Most children exhibit some degree of separation anxiety around 6 to 8 months of age that lasts for 2 to 4 months; however, the age of the child and duration of the anxiety may vary greatly. Many children go through a second phase of separation anxiety around 18 months of age that eases as communication skills improve, and some children develop severe separation anxiety at night even when mom and dad are in the next room. A child's temperament plays a big role in the degree and duration of separation anxiety, so a child who adapts to new changes easily will probably have less anxiety than a child who has a difficult time with change.
Symptoms of normal separation anxiety include increasing unease and crying when separated from you or when you show signs of leaving. He or she may also exhibit whining, clinginess or insistence on physical contact with you, shyness, unusual silence, and an unwillingness to interact with others, even if they are familiar.
What to Do?
The root cause of separation anxiety is your child's inability to understand that you will return at some point after you leave, so teaching your child this concept will help him get over separation anxiety more quickly. Games such as peek-a-boo and "where's the baby?" are helpful in demonstrating this idea. To play "where's the baby," cover your baby's head with a small blanket or towel and ask "where's the baby?" and then pull the cloth off your baby's head and say "There you are!" You can also put the blanket over your head and let him pull it off you. You can also play a simplified version of hide-and-seek by partially hiding yourself behind a piece of furniture and then calling to your baby to come find you.

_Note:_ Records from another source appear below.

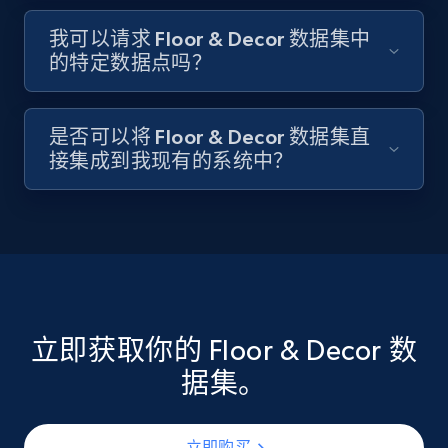
我可以请求 Floor & Decor 数据集中
的特定数据点吗？
是否可以将 Floor & Decor 数据集直
接集成到我现有的系统中？
立即获取你的 Floor & Decor 数
据集。
立即购买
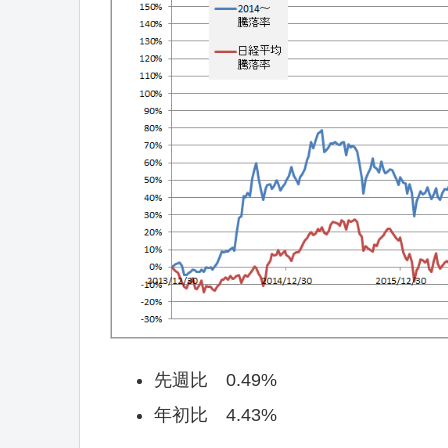
先週比 0.49%
年初比 4.43%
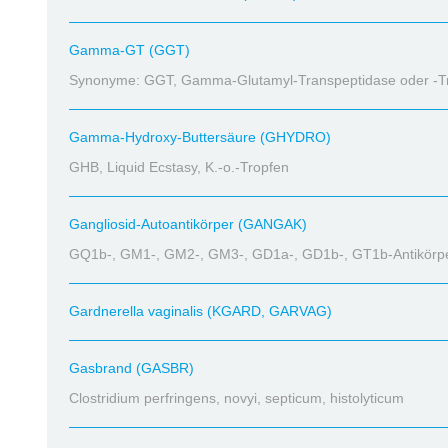
Gamma-GT (GGT)
Synonyme: GGT, Gamma-Glutamyl-Transpeptidase oder -T
Gamma-Hydroxy-Buttersäure (GHYDRO)
GHB, Liquid Ecstasy, K.-o.-Tropfen
Gangliosid-Autoantikörper (GANGAK)
GQ1b-, GM1-, GM2-, GM3-, GD1a-, GD1b-, GT1b-Antikörp
Gardnerella vaginalis (KGARD, GARVAG)
Gasbrand (GASBR)
Clostridium perfringens, novyi, septicum, histolyticum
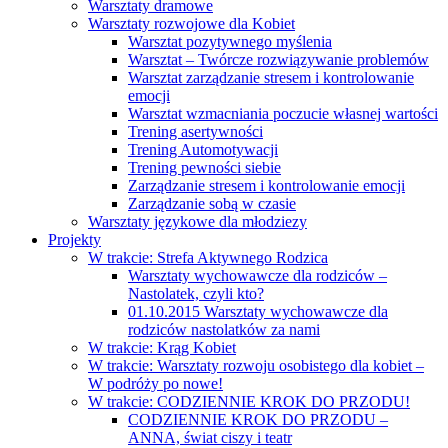
Warsztaty dramowe
Warsztaty rozwojowe dla Kobiet
Warsztat pozytywnego myślenia
Warsztat – Twórcze rozwiązywanie problemów
Warsztat zarządzanie stresem i kontrolowanie
emocji
Warsztat wzmacniania poczucie własnej wartości
Trening asertywności
Trening Automotywacji
Trening pewności siebie
Zarządzanie stresem i kontrolowanie emocji
Zarządzanie sobą w czasie
Warsztaty językowe dla młodziezy
Projekty
W trakcie: Strefa Aktywnego Rodzica
Warsztaty wychowawcze dla rodziców –
Nastolatek, czyli kto?
01.10.2015 Warsztaty wychowawcze dla
rodziców nastolatków za nami
W trakcie: Krąg Kobiet
W trakcie: Warsztaty rozwoju osobistego dla kobiet –
W podróży po nowe!
W trakcie: CODZIENNIE KROK DO PRZODU!
CODZIENNIE KROK DO PRZODU –
ANNA, świat ciszy i teatr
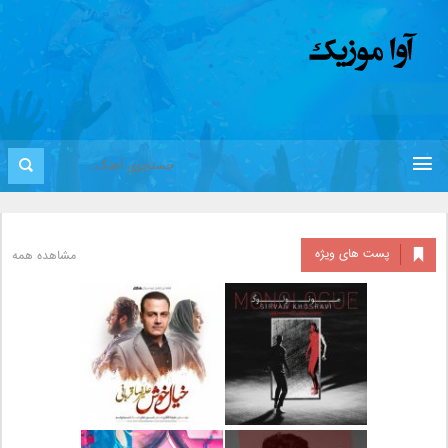
پست های ویژه
مشاهده همه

You can also practice trial separations with your baby. Tell him that you will be going into another room and that you'll be back soon. Repeat the assurances as you leave and talk to him from the other room to demonstrate that you still exist, even though he cannot see you. After a few moments, come back in the room. Gradually increase the length of these practice separations and he will eventually learn that it's okay if you are gone for a little while and that you'll always return.